* Directions *
Lines from the one with "left knee: (1617, 934)" through the end of the listing below are to be retyped exactly.

* Listed records *
# # # # # # #

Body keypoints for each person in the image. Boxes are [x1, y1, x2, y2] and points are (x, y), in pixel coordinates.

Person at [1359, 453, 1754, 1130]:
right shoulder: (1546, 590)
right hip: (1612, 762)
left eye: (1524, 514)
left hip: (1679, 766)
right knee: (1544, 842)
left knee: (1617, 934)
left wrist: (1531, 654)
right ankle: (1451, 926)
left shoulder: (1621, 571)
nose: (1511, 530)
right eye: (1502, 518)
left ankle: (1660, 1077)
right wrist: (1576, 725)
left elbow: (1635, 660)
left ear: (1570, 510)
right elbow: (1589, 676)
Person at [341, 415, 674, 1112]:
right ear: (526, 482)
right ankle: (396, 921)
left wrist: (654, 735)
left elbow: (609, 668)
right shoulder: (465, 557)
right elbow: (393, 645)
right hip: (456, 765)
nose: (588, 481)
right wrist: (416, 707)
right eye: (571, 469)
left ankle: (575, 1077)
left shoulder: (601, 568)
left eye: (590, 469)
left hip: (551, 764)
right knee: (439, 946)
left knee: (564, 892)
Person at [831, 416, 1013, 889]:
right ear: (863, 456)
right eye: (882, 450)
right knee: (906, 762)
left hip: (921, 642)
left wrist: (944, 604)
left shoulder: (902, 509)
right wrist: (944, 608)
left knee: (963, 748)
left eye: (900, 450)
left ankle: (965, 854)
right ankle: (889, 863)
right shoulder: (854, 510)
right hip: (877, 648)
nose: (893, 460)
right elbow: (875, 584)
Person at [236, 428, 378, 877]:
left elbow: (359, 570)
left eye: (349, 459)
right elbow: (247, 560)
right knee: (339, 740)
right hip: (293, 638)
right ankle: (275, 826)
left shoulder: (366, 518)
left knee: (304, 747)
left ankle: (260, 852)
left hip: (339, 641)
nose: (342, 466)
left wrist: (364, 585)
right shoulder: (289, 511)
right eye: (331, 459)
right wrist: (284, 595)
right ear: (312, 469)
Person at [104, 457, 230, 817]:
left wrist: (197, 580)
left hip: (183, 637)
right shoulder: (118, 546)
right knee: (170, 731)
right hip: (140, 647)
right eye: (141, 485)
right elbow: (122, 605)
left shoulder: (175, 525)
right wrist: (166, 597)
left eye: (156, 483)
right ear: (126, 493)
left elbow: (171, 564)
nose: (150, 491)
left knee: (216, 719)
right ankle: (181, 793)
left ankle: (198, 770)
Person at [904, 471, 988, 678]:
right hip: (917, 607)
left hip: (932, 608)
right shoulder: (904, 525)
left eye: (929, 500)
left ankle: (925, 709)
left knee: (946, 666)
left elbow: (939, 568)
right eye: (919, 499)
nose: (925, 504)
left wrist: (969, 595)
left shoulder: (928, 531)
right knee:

# # # # # # #

* Reply *
left knee: (1617, 934)
left wrist: (1531, 654)
right ankle: (1451, 926)
left shoulder: (1621, 571)
nose: (1511, 530)
right eye: (1502, 518)
left ankle: (1660, 1077)
right wrist: (1576, 725)
left elbow: (1635, 660)
left ear: (1570, 510)
right elbow: (1589, 676)
Person at [341, 415, 674, 1112]:
right ear: (526, 482)
right ankle: (396, 921)
left wrist: (654, 735)
left elbow: (609, 668)
right shoulder: (465, 557)
right elbow: (393, 645)
right hip: (456, 765)
nose: (588, 481)
right wrist: (416, 707)
right eye: (571, 469)
left ankle: (575, 1077)
left shoulder: (601, 568)
left eye: (590, 469)
left hip: (551, 764)
right knee: (439, 946)
left knee: (564, 892)
Person at [831, 416, 1013, 889]:
right ear: (863, 456)
right eye: (882, 450)
right knee: (906, 762)
left hip: (921, 642)
left wrist: (944, 604)
left shoulder: (902, 509)
right wrist: (944, 608)
left knee: (963, 748)
left eye: (900, 450)
left ankle: (965, 854)
right ankle: (889, 863)
right shoulder: (854, 510)
right hip: (877, 648)
nose: (893, 460)
right elbow: (875, 584)
Person at [236, 428, 378, 877]:
left elbow: (359, 570)
left eye: (349, 459)
right elbow: (247, 560)
right knee: (339, 740)
right hip: (293, 638)
right ankle: (275, 826)
left shoulder: (366, 518)
left knee: (304, 747)
left ankle: (260, 852)
left hip: (339, 641)
nose: (342, 466)
left wrist: (364, 585)
right shoulder: (289, 511)
right eye: (331, 459)
right wrist: (284, 595)
right ear: (312, 469)
Person at [104, 457, 230, 817]:
left wrist: (197, 580)
left hip: (183, 637)
right shoulder: (118, 546)
right knee: (170, 731)
right hip: (140, 647)
right eye: (141, 485)
right elbow: (122, 605)
left shoulder: (175, 525)
right wrist: (166, 597)
left eye: (156, 483)
right ear: (126, 493)
left elbow: (171, 564)
nose: (150, 491)
left knee: (216, 719)
right ankle: (181, 793)
left ankle: (198, 770)
Person at [904, 471, 988, 678]:
right hip: (917, 607)
left hip: (932, 608)
right shoulder: (904, 525)
left eye: (929, 500)
left ankle: (925, 709)
left knee: (946, 666)
left elbow: (939, 568)
right eye: (919, 499)
nose: (925, 504)
left wrist: (969, 595)
left shoulder: (928, 531)
right knee:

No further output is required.